Au-delà de ce top 5, j’aurais pu citer d’autres subtilités comme la gestion de la sécurité. Ou encore la capacité à déterminer si un cas d’usage doit ou ne doit pas être implémenté en « low code ». Ou encore la maitrise du cycle de livraison d’une application, etc… Mais la prise en compte de ce top 5 va déjà grandement faciliter la qualité, la maintenabilité et la performance du code pour le Citizen Developer.

Power Platform :  Low code avec Power Apps : ce qui distingue un développeur professionnel d’un “Citizen developer”

Pour répondre à la question du début de cet article : «  Est-ce la fin du métier de développeur ? »

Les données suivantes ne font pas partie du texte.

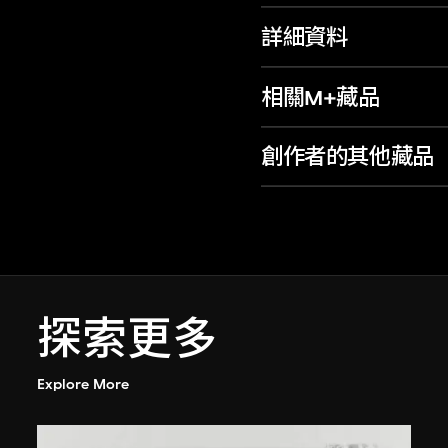
詳細資料
相關M+藏品
創作者的其他藏品
探索更多
Explore More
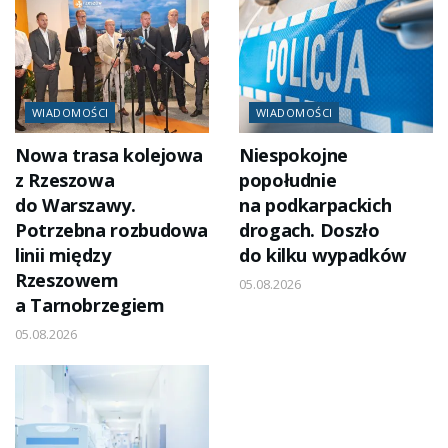
WIADOMOŚCI
WIADOMOŚCI
Nowa trasa kolejowa
Niespokojne
z Rzeszowa
popołudnie
do Warszawy.
na podkarpackich
Potrzebna rozbudowa
drogach. Doszło
linii między
do kilku wypadków
Rzeszowem
05.08.2026
a Tarnobrzegiem
05.08.2026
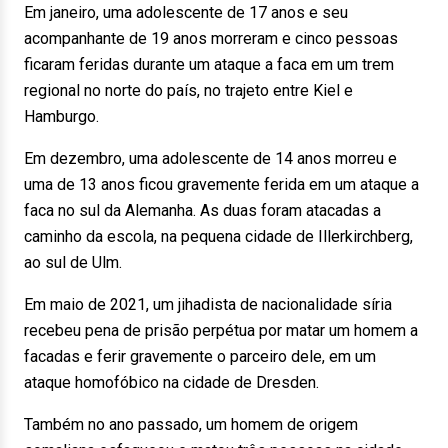
Em janeiro, uma adolescente de 17 anos e seu
acompanhante de 19 anos morreram e cinco pessoas
ficaram feridas durante um ataque a faca em um trem
regional no norte do país, no trajeto entre Kiel e
Hamburgo.
Em dezembro, uma adolescente de 14 anos morreu e
uma de 13 anos ficou gravemente ferida em um ataque a
faca no sul da Alemanha. As duas foram atacadas a
caminho da escola, na pequena cidade de Illerkirchberg,
ao sul de Ulm.
Em maio de 2021, um jihadista de nacionalidade síria
recebeu pena de prisão perpétua por matar um homem a
facadas e ferir gravemente o parceiro dele, em um
ataque homofóbico na cidade de Dresden.
Também no ano passado, um homem de origem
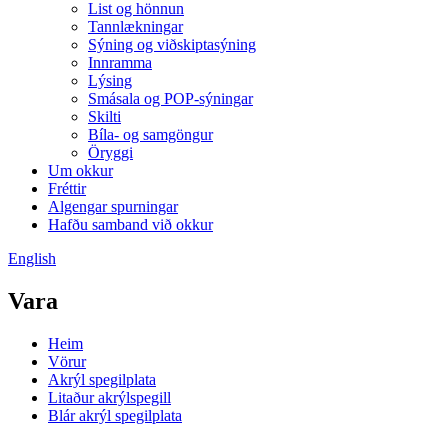
List og hönnun
Tannlækningar
Sýning og viðskiptasýning
Innramma
Lýsing
Smásala og POP-sýningar
Skilti
Bíla- og samgöngur
Öryggi
Um okkur
Fréttir
Algengar spurningar
Hafðu samband við okkur
English
Vara
Heim
Vörur
Akrýl spegilplata
Litaður akrýlspegill
Blár akrýl spegilplata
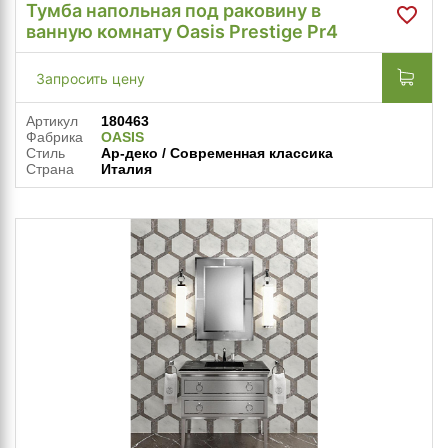
Тумба напольная под раковину в
ванную комнату Oasis Prestige Pr4
Запросить цену
Артикул
180463
Фабрика
OASIS
Стиль
Ар-деко / Современная классика
Страна
Италия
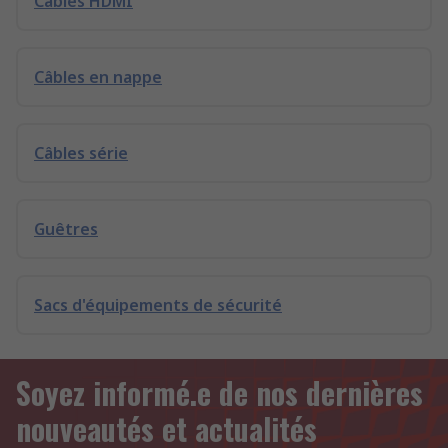
Câbles HDMI
Câbles en nappe
Câbles série
Guêtres
Sacs d'équipements de sécurité
Soyez informé.e de nos dernières
nouveautés et actualités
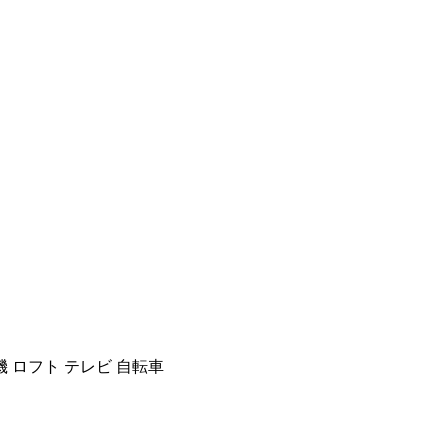
機 ロフト テレビ 自転車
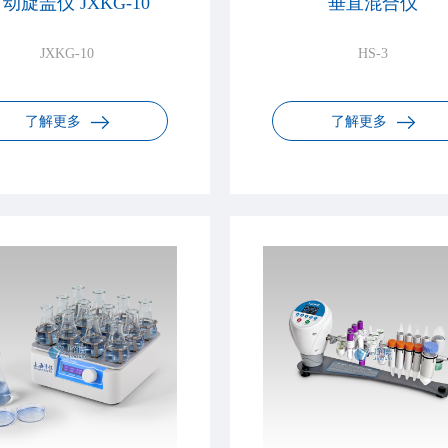
动旋盖仪 JXKG-10
垂直混合仪
JXKG-10
HS-3
了解更多
了解更多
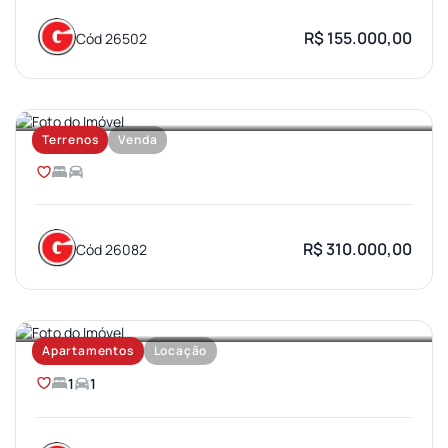
R$ 155.000,00
Cód 26502
JARDIM OLIMPICO
Terrenos
Venda
R$ 310.000,00
Cód 26082
VILA UNIVERSITARIA
Apartamentos
Locação
1
1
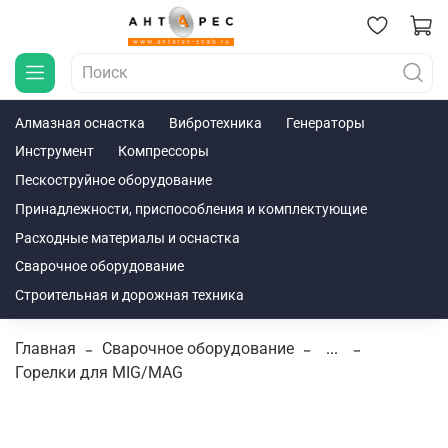
Алмазная оснастка
Вибротехника
Генераторы
Инструмент
Компрессоры
Пескоструйное оборудование
Принадлежности, приспособления и комплектующие
Расходные материалы и оснастка
Сварочное оборудование
Строительная и дорожная техника
Главная
Сварочное оборудование
...
Горелки для MIG/MAG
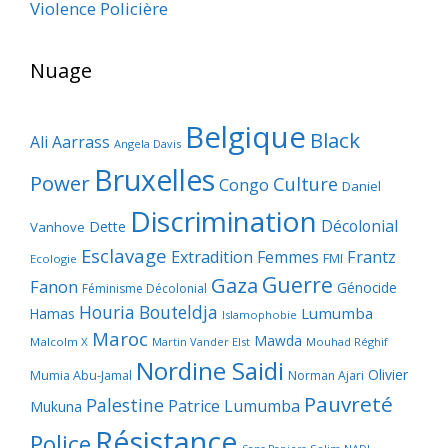
Violence Policière
Nuage
Belgique
Black
Ali Aarrass
Angela Davis
Bruxelles
Power
Culture
Congo
Daniel
Discrimination
Décolonial
Dette
Vanhove
Esclavage
Frantz
Extradition
Femmes
FMI
Ecologie
Guerre
Gaza
Fanon
Génocide
Féminisme Décolonial
Houria Bouteldja
Lumumba
Hamas
Islamophobie
Maroc
Mawda
Malcolm X
Martin Vander Elst
Mouhad Réghif
Nordine Saidi
Olivier
Mumia Abu-Jamal
Norman Ajari
Pauvreté
Palestine
Patrice Lumumba
Mukuna
Résistance
Police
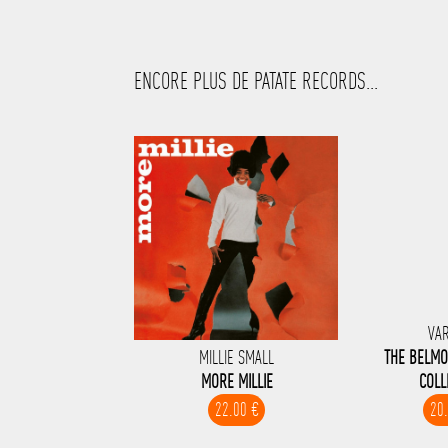
ENCORE PLUS DE PATATE RECORDS...
VA
MILLIE SMALL
THE BELM
MORE MILLIE
COLL
22.00 €
20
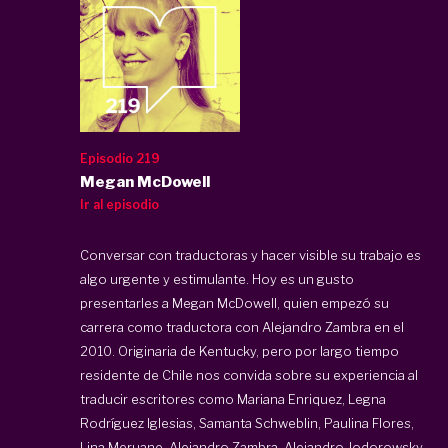
Episodio 219
Megan McDowell
Ir al episodio
Conversar con traductoras y hacer visible su trabajo es
algo urgente y estimulante. Hoy es un gusto
presentarles a Megan McDowell, quien empezó su
carrera como traductora con Alejandro Zambra en el
2010. Originaria de Kentucky, pero por largo tiempo
residente de Chile nos convida sobre su experiencia al
traducir escritores como Mariana Enriquez, Legna
Rodríguez Iglesias, Samanta Schweblin, Paulina Flores,
Lina Meruane, Alejandro Zambra, Alejandro Jodorowsky,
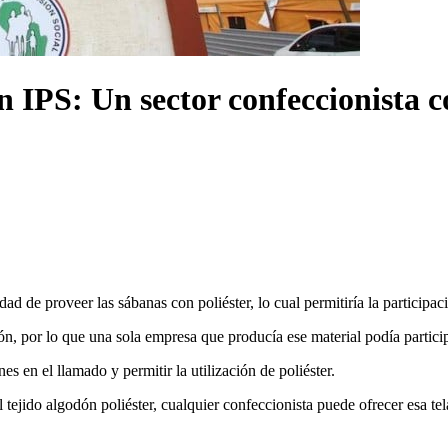
n IPS: Un sector confeccionista c
lidad de proveer las sábanas con poliéster, lo cual permitiría la partic
ón, por lo que una sola empresa que producía ese material podía partici
es en el llamado y permitir la utilización de poliéster.
tejido algodón poliéster, cualquier confeccionista puede ofrecer esa tela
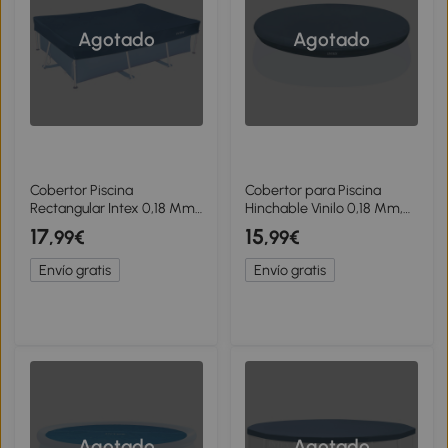
Agotado
Agotado
Cobertor Piscina
Cobertor para Piscina
Rectangular Intex 0,18 Mm,
Hinchable Vinilo 0,18 Mm,
300x200 Cm, Azul Marino
305 Cm Diámetro, Azul
17
15
,99€
,99€
Envío gratis
Envío gratis
Agotado
Agotado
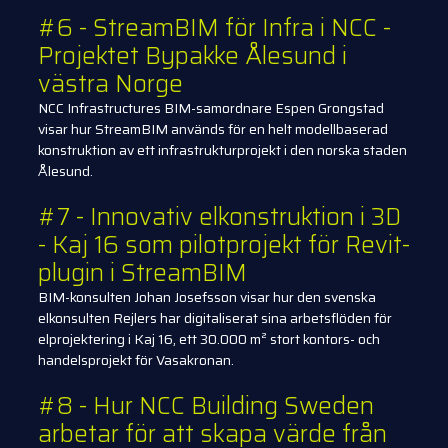
#6 - StreamBIM för Infra i NCC -
Projektet Bypakke Ålesund i
västra Norge
NCC Infrastructures BIM-samordnare Espen Grongstad
visar hur StreamBIM används för en helt modellbaserad
konstruktion av ett infrastrukturprojekt i den norska staden
Ålesund.
#7 - Innovativ elkonstruktion i 3D
- Kaj 16 som pilotprojekt för Revit-
plugin i StreamBIM
BIM-konsulten Johan Josefsson visar hur den svenska
elkonsulten Rejlers har digitaliserat sina arbetsflöden för
elprojektering i Kaj 16, ett 30.000 m² stort kontors- och
handelsprojekt för Vasakronan.
#8 - Hur NCC Building Sweden
arbetar för att skapa värde från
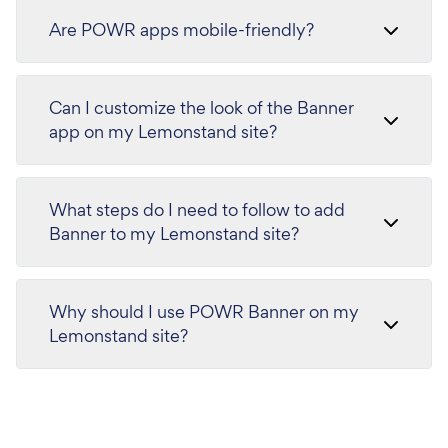
Are POWR apps mobile-friendly?
Can I customize the look of the Banner
app on my Lemonstand site?
What steps do I need to follow to add
Banner to my Lemonstand site?
Why should I use POWR Banner on my
Lemonstand site?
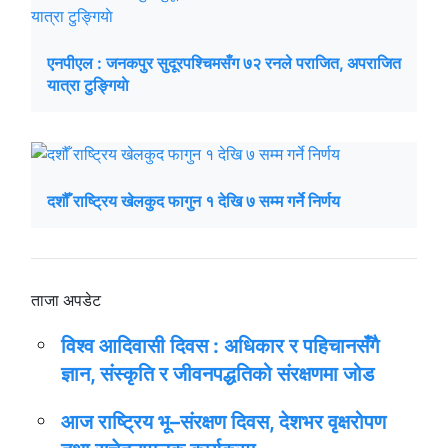
एनपीएल : जनकपुर सुदूरपश्चिमसँग ७२ रनले पराजित, अपराजित
यात्रा टुङ्गियाे
दशौँ राष्ट्रिय खेलकुद फागुन १ देखि ७ सम्म गर्ने निर्णय
ताजा अपडेट
विश्व आदिवासी दिवस : अधिकार र पहिचानसँगै
ज्ञान, संस्कृति र जीवनपद्धतिको संरक्षणमा जोड
आज राष्ट्रिय भू–संरक्षण दिवस, देशभर वृक्षरोपण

Selon moi, la réponse est non… le métier de développeur doit se réinventer pour s’adapter au low code – no code. Et le Citizen Developer doit adopter quelques-unes des pratiques du développeur pour produire une application de meilleure facture.

Un profil est en train d’émerger dans cette mouvance du low code, c’est le No Code Ops.
C’est lui qui a la charge d’animer des ateliers de création d’applications avec des utilisateurs du métier. Il a aussi la charge de les conseiller sur les bonnes pratiques à adopter pour avoir des applications robustes. Un tel profil permet également à la DSI d’avoir un contrôle sur les applications créées notamment pour appliquer les bonnes pratiques vues ci-avant, en termes de sécurité et pour éviter le « Shadow IT » , qui peut très vite prendre de l’ampleur avec Power Apps ou d’autres outils de low code – no code du marché.